(Data to examine begins)

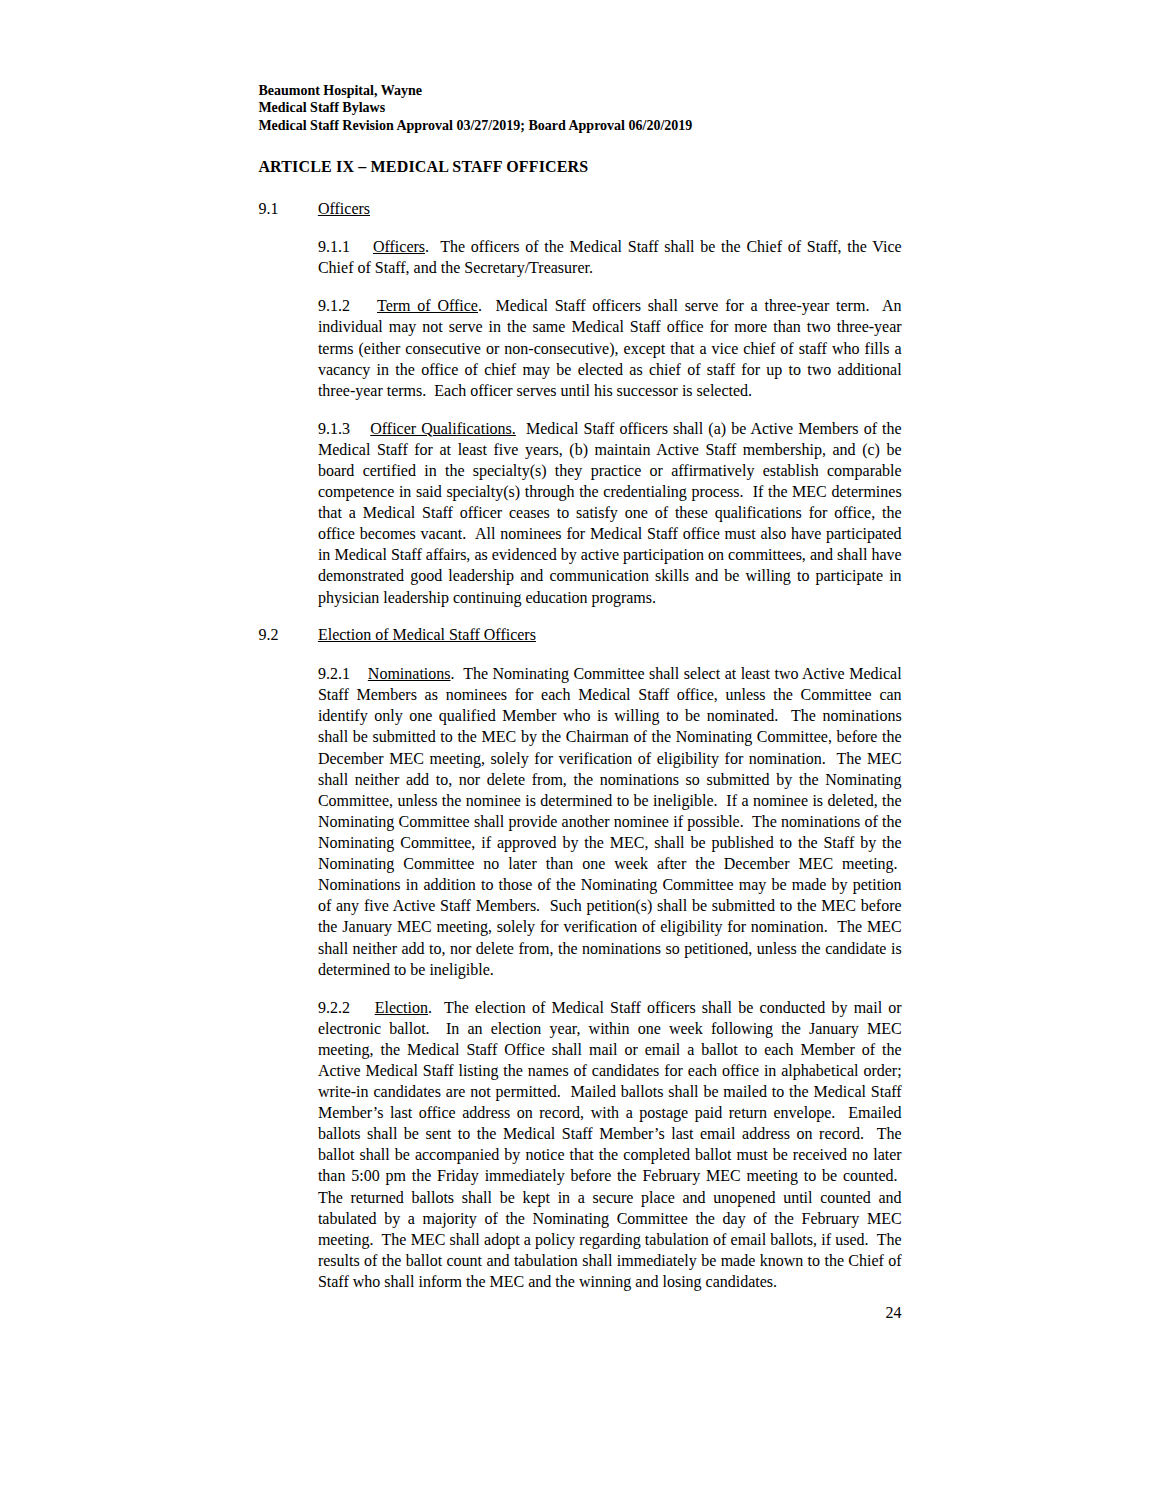Beaumont Hospital, Wayne
Medical Staff Bylaws
Medical Staff Revision Approval 03/27/2019; Board Approval 06/20/2019
ARTICLE IX – MEDICAL STAFF OFFICERS
9.1
Officers
9.1.1 Officers. The officers of the Medical Staff shall be the Chief of Staff, the Vice Chief of Staff, and the Secretary/Treasurer.
9.1.2 Term of Office. Medical Staff officers shall serve for a three-year term. An individual may not serve in the same Medical Staff office for more than two three-year terms (either consecutive or non-consecutive), except that a vice chief of staff who fills a vacancy in the office of chief may be elected as chief of staff for up to two additional three-year terms. Each officer serves until his successor is selected.
9.1.3 Officer Qualifications. Medical Staff officers shall (a) be Active Members of the Medical Staff for at least five years, (b) maintain Active Staff membership, and (c) be board certified in the specialty(s) they practice or affirmatively establish comparable competence in said specialty(s) through the credentialing process. If the MEC determines that a Medical Staff officer ceases to satisfy one of these qualifications for office, the office becomes vacant. All nominees for Medical Staff office must also have participated in Medical Staff affairs, as evidenced by active participation on committees, and shall have demonstrated good leadership and communication skills and be willing to participate in physician leadership continuing education programs.
9.2
Election of Medical Staff Officers
9.2.1 Nominations. The Nominating Committee shall select at least two Active Medical Staff Members as nominees for each Medical Staff office, unless the Committee can identify only one qualified Member who is willing to be nominated. The nominations shall be submitted to the MEC by the Chairman of the Nominating Committee, before the December MEC meeting, solely for verification of eligibility for nomination. The MEC shall neither add to, nor delete from, the nominations so submitted by the Nominating Committee, unless the nominee is determined to be ineligible. If a nominee is deleted, the Nominating Committee shall provide another nominee if possible. The nominations of the Nominating Committee, if approved by the MEC, shall be published to the Staff by the Nominating Committee no later than one week after the December MEC meeting. Nominations in addition to those of the Nominating Committee may be made by petition of any five Active Staff Members. Such petition(s) shall be submitted to the MEC before the January MEC meeting, solely for verification of eligibility for nomination. The MEC shall neither add to, nor delete from, the nominations so petitioned, unless the candidate is determined to be ineligible.
9.2.2 Election. The election of Medical Staff officers shall be conducted by mail or electronic ballot. In an election year, within one week following the January MEC meeting, the Medical Staff Office shall mail or email a ballot to each Member of the Active Medical Staff listing the names of candidates for each office in alphabetical order; write-in candidates are not permitted. Mailed ballots shall be mailed to the Medical Staff Member’s last office address on record, with a postage paid return envelope. Emailed ballots shall be sent to the Medical Staff Member’s last email address on record. The ballot shall be accompanied by notice that the completed ballot must be received no later than 5:00 pm the Friday immediately before the February MEC meeting to be counted. The returned ballots shall be kept in a secure place and unopened until counted and tabulated by a majority of the Nominating Committee the day of the February MEC meeting. The MEC shall adopt a policy regarding tabulation of email ballots, if used. The results of the ballot count and tabulation shall immediately be made known to the Chief of Staff who shall inform the MEC and the winning and losing candidates.
24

(Data to examine ends)

__Work to complete__
Provide an exact transcript of the lines from the one that holds "9.2.2 Election. The" through the final line of the data above.

__Exercise solution__
9.2.2 Election. The election of Medical Staff officers shall be conducted by mail or electronic ballot. In an election year, within one week following the January MEC meeting, the Medical Staff Office shall mail or email a ballot to each Member of the Active Medical Staff listing the names of candidates for each office in alphabetical order; write-in candidates are not permitted. Mailed ballots shall be mailed to the Medical Staff Member’s last office address on record, with a postage paid return envelope. Emailed ballots shall be sent to the Medical Staff Member’s last email address on record. The ballot shall be accompanied by notice that the completed ballot must be received no later than 5:00 pm the Friday immediately before the February MEC meeting to be counted. The returned ballots shall be kept in a secure place and unopened until counted and tabulated by a majority of the Nominating Committee the day of the February MEC meeting. The MEC shall adopt a policy regarding tabulation of email ballots, if used. The results of the ballot count and tabulation shall immediately be made known to the Chief of Staff who shall inform the MEC and the winning and losing candidates.
24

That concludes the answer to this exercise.